Mas é em "Genética" que a relação pai e filho se adensa, num jogo poético de espelhamento da criança no pai, e vice-versa, para uma possível e descontrolada construção do homem. Como o sistema genético é uma combinação aleatória, estes personagens buscam algo que os liberte deste acaso. Se a biologia é a força destruidora, repetição de genes (de histórias e de fraquezas) e também manifestação da rusticidade animal, os contos de Mario Sabino, sem falsear os comportamentos humanos, fazem da cultura e da arte uma forma de fugir a código biológico. Matar o pai (no sentido amplo e psicanalítico) é abrir a possibilidade de uma outra experiência de ser. É participar de uma família que congrega as melhores mentes da história.

Assim, o jogo permanente na literatura de Mario Sabino se dá entre o genético e o cultural. En­­tregar-se ao fisiológico (como no conto "As profundezas") é o sinal máximo da decadência. Para nos salvar desta queda há o grande mundo da cultura, que nos coloca em contato com outros pais, mais potentes do que aqueles que recebemos no sorteio de genes. A outra genealogia pode nascer de uma conexão com o demoníaco ("A visita que Edward Hopper recebeu dois anos antes de morrer") ou com o simulacro ("O grande impostor"), mas é o que nos resta neste precário, e por isso humano, exercício do livre-arbítrio.

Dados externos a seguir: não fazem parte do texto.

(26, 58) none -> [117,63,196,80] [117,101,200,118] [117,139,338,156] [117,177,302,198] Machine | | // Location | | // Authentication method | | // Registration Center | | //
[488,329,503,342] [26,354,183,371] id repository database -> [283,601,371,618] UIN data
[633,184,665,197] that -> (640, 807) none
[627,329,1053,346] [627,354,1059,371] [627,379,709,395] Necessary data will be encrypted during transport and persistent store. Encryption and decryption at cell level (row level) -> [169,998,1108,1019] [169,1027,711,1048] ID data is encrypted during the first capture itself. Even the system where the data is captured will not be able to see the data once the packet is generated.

Esta questão de fundo determina as opções formais de Mario Sa­­bino, cujos recursos narrativos se recusam a assumir configurações mais coladas ao imediato da oralidade. Ele busca um tom eloqüente, filosófico, elevado, que o afasta das vozes espontâneas, negando a entrega a um uso rasteiro da linguagem. Estamos diante de contos que pensam e fazem pensar, numa ficção reflexiva, declaradamente antinaturalista, pois só o conhecimento conquistado, muitas vezes à força, minimiza esta outra orfandade. A orfandade cultural.